Материал сопровождало фото-эссе Дерека Байеса, Бена Мартина и Джона Ридера, в цвете изображавшее группу веселых «долли-бёрдз» в ярких виниловых дождевиках на Кингс-роуд, игровой стол в игорном клубе Crockford’s в Сент-Джеймсе, магазин Foale & Tuffin’s близ Карнаби-стрит и однополую пару неподалеку от группки школьниц. Мэвис Тэпли в ее бутике Hem and Fringe в Пимлико, экзотического танцора, забавляющегося в стриптиз-баре в Сохо, и джентльмена из Сити в котелке на Тауэрском мосту. Портреты свингующих лондонцев на коктейльной вечеринке у Роберта Фрейзера и на дискотеке Scotch’s в Сент-Джеймсе. Эта своеобразная мешанина из фотографий должна была проиллюстрировать заявление редакции о том, что «единого Лондона не существует, есть множество разных мест. Каждое из них – ослепительная драгоценность, смесь пестрых солнечных очков и очаровательно своеобразных телефонных будок, сплав американского шика, континентальной утонченности и староанглийской основательности – различных влияний, которые перемешиваются и сливаются друг с другом. <…> В результате получилась блестящая беззаботная комедия»[417].

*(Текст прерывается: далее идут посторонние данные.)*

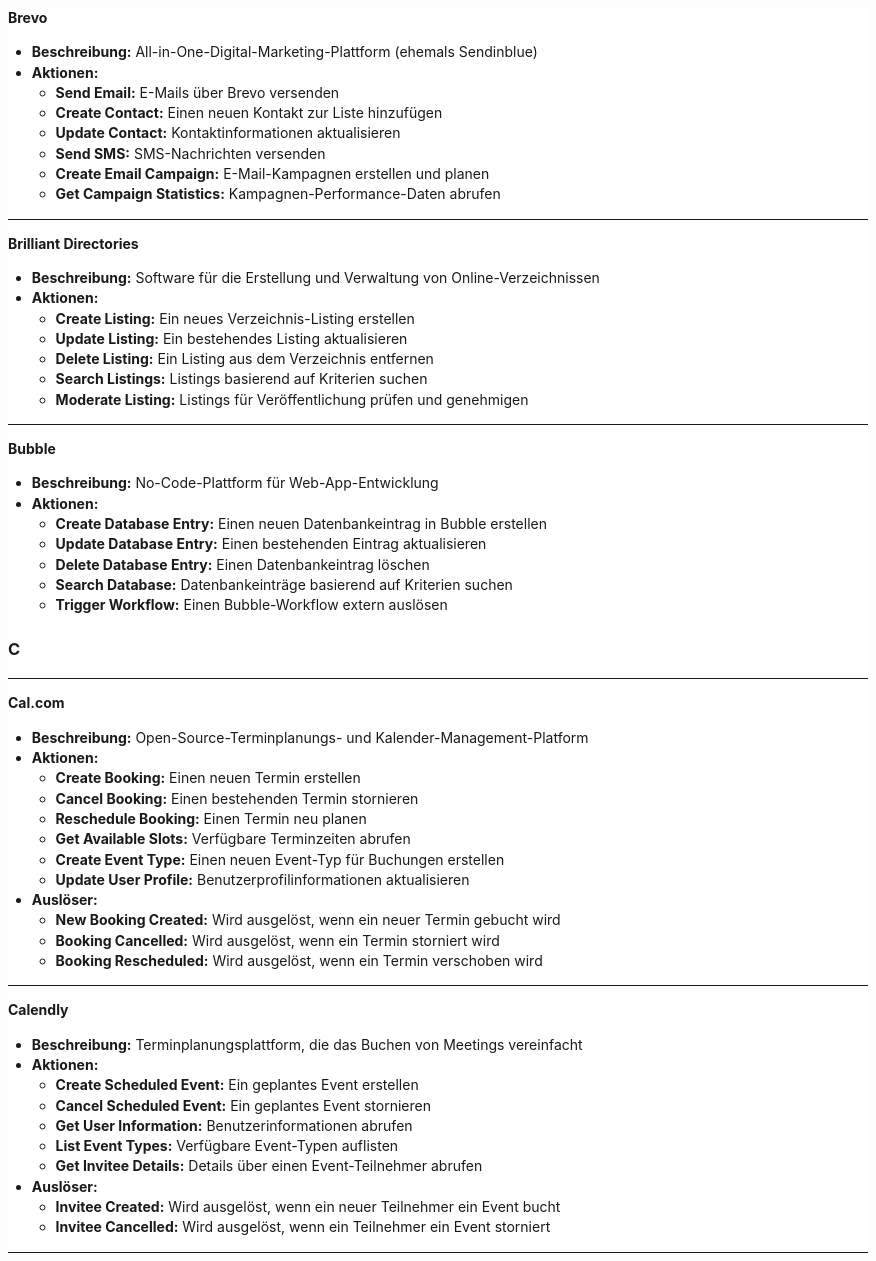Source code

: **Brevo**
* **Beschreibung:** All-in-One-Digital-Marketing-Plattform (ehemals Sendinblue)
* **Aktionen:**
    * **Send Email:** E-Mails über Brevo versenden
    * **Create Contact:** Einen neuen Kontakt zur Liste hinzufügen
    * **Update Contact:** Kontaktinformationen aktualisieren
    * **Send SMS:** SMS-Nachrichten versenden
    * **Create Email Campaign:** E-Mail-Kampagnen erstellen und planen
    * **Get Campaign Statistics:** Kampagnen-Performance-Daten abrufen

---
**Brilliant Directories**
* **Beschreibung:** Software für die Erstellung und Verwaltung von Online-Verzeichnissen
* **Aktionen:**
    * **Create Listing:** Ein neues Verzeichnis-Listing erstellen
    * **Update Listing:** Ein bestehendes Listing aktualisieren
    * **Delete Listing:** Ein Listing aus dem Verzeichnis entfernen
    * **Search Listings:** Listings basierend auf Kriterien suchen
    * **Moderate Listing:** Listings für Veröffentlichung prüfen und genehmigen

---
**Bubble**
* **Beschreibung:** No-Code-Plattform für Web-App-Entwicklung
* **Aktionen:**
    * **Create Database Entry:** Einen neuen Datenbankeintrag in Bubble erstellen
    * **Update Database Entry:** Einen bestehenden Eintrag aktualisieren
    * **Delete Database Entry:** Einen Datenbankeintrag löschen
    * **Search Database:** Datenbankeinträge basierend auf Kriterien suchen
    * **Trigger Workflow:** Einen Bubble-Workflow extern auslösen

### **C**

---
**Cal.com**
* **Beschreibung:** Open-Source-Terminplanungs- und Kalender-Management-Platform
* **Aktionen:**
    * **Create Booking:** Einen neuen Termin erstellen
    * **Cancel Booking:** Einen bestehenden Termin stornieren
    * **Reschedule Booking:** Einen Termin neu planen
    * **Get Available Slots:** Verfügbare Terminzeiten abrufen
    * **Create Event Type:** Einen neuen Event-Typ für Buchungen erstellen
    * **Update User Profile:** Benutzerprofilinformationen aktualisieren
* **Auslöser:**
    * **New Booking Created:** Wird ausgelöst, wenn ein neuer Termin gebucht wird
    * **Booking Cancelled:** Wird ausgelöst, wenn ein Termin storniert wird
    * **Booking Rescheduled:** Wird ausgelöst, wenn ein Termin verschoben wird

---
**Calendly**
* **Beschreibung:** Terminplanungsplattform, die das Buchen von Meetings vereinfacht
* **Aktionen:**
    * **Create Scheduled Event:** Ein geplantes Event erstellen
    * **Cancel Scheduled Event:** Ein geplantes Event stornieren
    * **Get User Information:** Benutzerinformationen abrufen
    * **List Event Types:** Verfügbare Event-Typen auflisten
    * **Get Invitee Details:** Details über einen Event-Teilnehmer abrufen
* **Auslöser:**
    * **Invitee Created:** Wird ausgelöst, wenn ein neuer Teilnehmer ein Event bucht
    * **Invitee Cancelled:** Wird ausgelöst, wenn ein Teilnehmer ein Event storniert

---
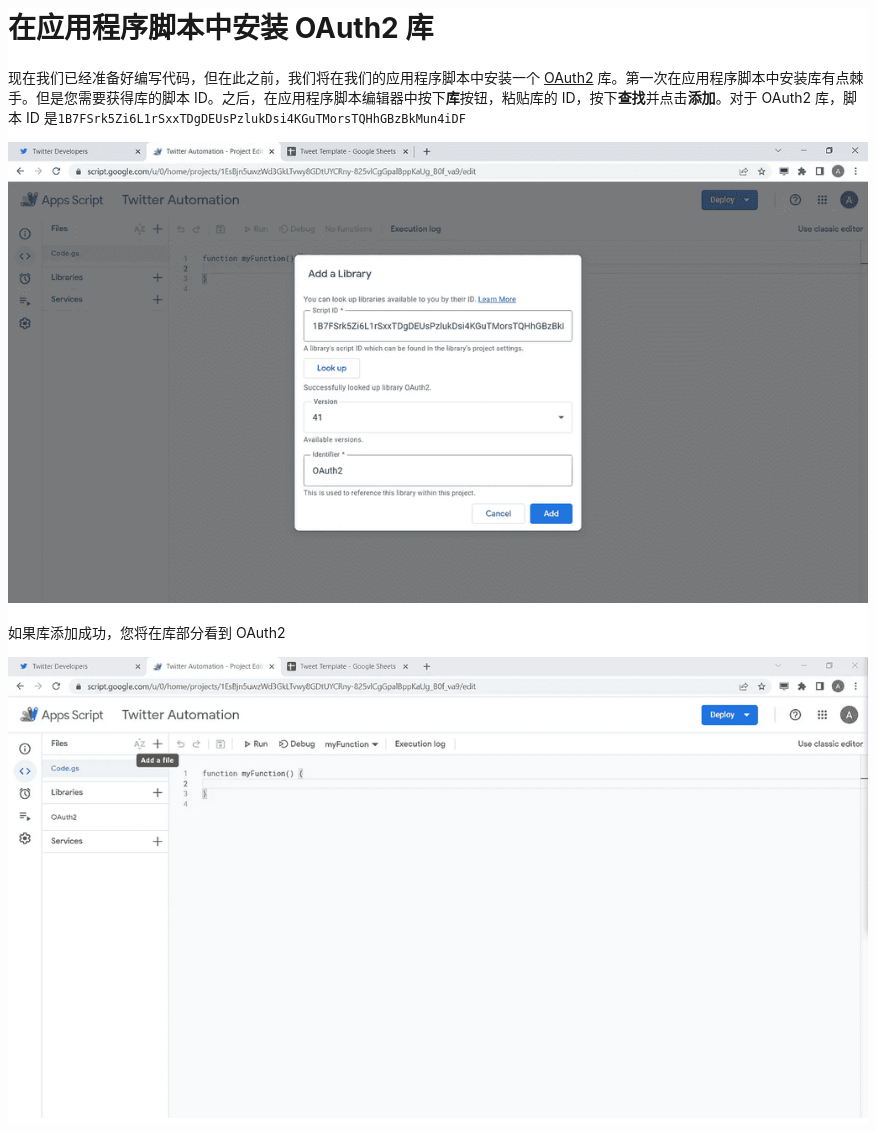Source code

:
# 在应用程序脚本中安装 OAuth2 库

现在我们已经准备好编写代码，但在此之前，我们将在我们的应用程序脚本中安装一个 [OAuth2](https://github.com/googleworkspace/apps-script-oauth2) 库。第一次在应用程序脚本中安装库有点棘手。但是您需要获得库的脚本 ID。之后，在应用程序脚本编辑器中按下**库**按钮，粘贴库的 ID，按下**查找**并点击**添加**。对于 OAuth2 库，脚本 ID 是`1B7FSrk5Zi6L1rSxxTDgDEUsPzlukDsi4KGuTMorsTQHhGBzBkMun4iDF`

![](img/c901044753e1123fe40da3c79c4cda29.png)

如果库添加成功，您将在库部分看到 OAuth2

![](img/f28237f0630b1addab98ec1305acc8d2.png)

Читатели Time Magazine не сразу распознали иронию, и на полосе с письмами в редакцию в нескольких следующих номерах развернулась серьезная дискуссия о том, правдива ли статья и достойна ли она журнала. Авторы писем сравнивали cвингующий Лондон с безнравственным городом из «Ярмарки тщеславия» Уильяма Теккерея[418]. Один из читателей заявил, что «привлекательность города для слабоумных, выскочек и карьеристов – чертовски тяжелое испытание для его величия». Пытаясь вернуть столице аристократическое достоинство, он предлагал альтернативный образ «окутанной дымкой реки, криков уличных торговцев и запаха старых книг». Другой прочил стилевому ренессансу столь же короткий век, как и возрождению британской производственной промышленности, и писал: «вам удалось не разглядеть упадка у себя под носом. <…> Эти современные молодые мужчины и женщины перегорят так же быстро, как лампочки британского производства»[419]. На будущий месяц поток критики не иссяк – были опубликованы письма двух лондонских жителей, придерживавшихся противоположных взглядов. Девушка выражала свою горячую признательность «от лица доллиз, о которых вы написали, за отличную статью о свингующем, гипермодном Лондоне, и свое „фи“ всем американским индюкам, которые зовут его пустышкой». Ее земляк сетовал на то, что «гости столицы все еще могут наткнуться на закопченные улицы и грязные рестораны. <…> Девушки, если это не уборщицы улиц, не носят пластик. Карнаби-стрит никого не удивишь: здесь уже не первый год собираются типы вроде артистов массовки»[420].